* Direction 1
Could you rewrite the paragraph of the Akka STM page below that begins "Refs (transactional references) are mutable references" as a short bulleted list that keeps its main facts?

* Source document
**********
Working with immutable collections can sometimes give bad performance due to extensive copying. Scala provides so-called persistent datastructures which makes working with immutable collections fast. They are immutable but with constant time access and modification. The use of structural sharing and an insert or update does not ruin the old structure, hence “persistent”. Makes working with immutable composite types fast. The persistent datastructures currently consist of a Map and Vector.

Simple example

Here is a simple example of an incremental counter using STM. This shows creating a Ref, a transactional reference, and then modifying it within a transaction, which is delimited by an Atomic anonymous inner class.

import akka.stm.*;

final Ref<Integer> ref = new Ref<Integer>(0);

public int counter() {
    return new Atomic<Integer>() {
        public Integer atomically() {
            int inc = ref.get() + 1;
            ref.set(inc);
            return inc;
        }
    }.execute();
}

counter();
// -> 1

counter();
// -> 2

Ref

Refs (transactional references) are mutable references to values and through the STM allow the safe sharing of mutable data. To ensure safety the value stored in a Ref should be immutable. The value referenced by a Ref can only be accessed or swapped within a transaction. Refs separate identity from value.

Creating a Ref

You can create a Ref with or without an initial value.

import akka.stm.*;

// giving an initial value
final Ref<Integer> ref = new Ref<Integer>(0);

// specifying a type but no initial value
final Ref<Integer> ref = new Ref<Integer>();

Accessing the value of a Ref

Use get to access the value of a Ref. Note that if no initial value has been given then the value is initially null.

import akka.stm.*;

final Ref<Integer> ref = new Ref<Integer>(0);

Integer value = new Atomic<Integer>() {
    public Integer atomically() {
        return ref.get();
    }
}.execute();
// -> value = 0

Changing the value of a Ref

To set a new value for a Ref you can use set (or equivalently swap), which sets the new value and returns the old value.

import akka.stm.*;

final Ref<Integer> ref = new Ref<Integer>(0);

new Atomic() {
    public Object atomically() {
        return ref.set(5);
    }
}.execute();

Transactions

A transaction is delimited using an Atomic anonymous inner class.

new Atomic() {
    public Object atomically() {
        // ...
    }
}.execute();

All changes made to transactional objects are isolated from other changes, all make it or non make it (so failure atomicity) and are consistent. With the AkkaSTM you automatically have the Oracle version of the SERIALIZED isolation level, lower isolation is not possible. To make it fully serialized, set the writeskew property that checks if a writeskew problem is allowed to happen.
**********
* Direction 2
How many lines in the rows below contain the string "genus"? Count them with case counting, and give only the number.

Data entries
**********
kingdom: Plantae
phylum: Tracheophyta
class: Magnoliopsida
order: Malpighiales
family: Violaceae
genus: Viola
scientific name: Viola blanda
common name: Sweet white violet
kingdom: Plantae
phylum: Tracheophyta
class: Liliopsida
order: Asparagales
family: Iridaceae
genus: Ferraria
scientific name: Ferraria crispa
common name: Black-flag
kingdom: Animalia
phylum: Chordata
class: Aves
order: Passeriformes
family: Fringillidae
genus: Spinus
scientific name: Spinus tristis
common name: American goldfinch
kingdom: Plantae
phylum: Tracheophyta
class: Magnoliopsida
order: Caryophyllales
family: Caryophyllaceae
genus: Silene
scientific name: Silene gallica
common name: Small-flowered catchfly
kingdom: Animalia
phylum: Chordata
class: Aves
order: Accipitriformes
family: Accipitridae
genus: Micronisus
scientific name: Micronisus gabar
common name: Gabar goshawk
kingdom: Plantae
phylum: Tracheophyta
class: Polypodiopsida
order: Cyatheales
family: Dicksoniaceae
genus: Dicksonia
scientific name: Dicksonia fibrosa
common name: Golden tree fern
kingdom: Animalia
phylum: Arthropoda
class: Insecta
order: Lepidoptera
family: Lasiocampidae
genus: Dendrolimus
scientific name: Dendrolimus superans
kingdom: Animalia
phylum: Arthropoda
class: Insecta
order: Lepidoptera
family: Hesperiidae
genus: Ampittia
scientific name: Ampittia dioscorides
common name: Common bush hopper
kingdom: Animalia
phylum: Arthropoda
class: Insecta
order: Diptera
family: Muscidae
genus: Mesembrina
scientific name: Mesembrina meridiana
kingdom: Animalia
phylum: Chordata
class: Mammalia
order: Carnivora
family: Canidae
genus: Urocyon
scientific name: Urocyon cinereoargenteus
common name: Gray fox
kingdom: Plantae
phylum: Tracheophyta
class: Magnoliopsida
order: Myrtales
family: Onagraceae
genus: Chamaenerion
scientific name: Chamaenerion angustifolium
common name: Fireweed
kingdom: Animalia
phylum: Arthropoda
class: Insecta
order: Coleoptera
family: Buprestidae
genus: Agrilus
**********
* Full response 1
- Refs (transactional references) are mutable references to values.
- Through the STM, they allow mutable data to be shared safely.
- For safety, the value stored in a Ref should be immutable.
- A Ref's value can be accessed or swapped only within a transaction.
- Refs separate identity from value.

* Full response 2
12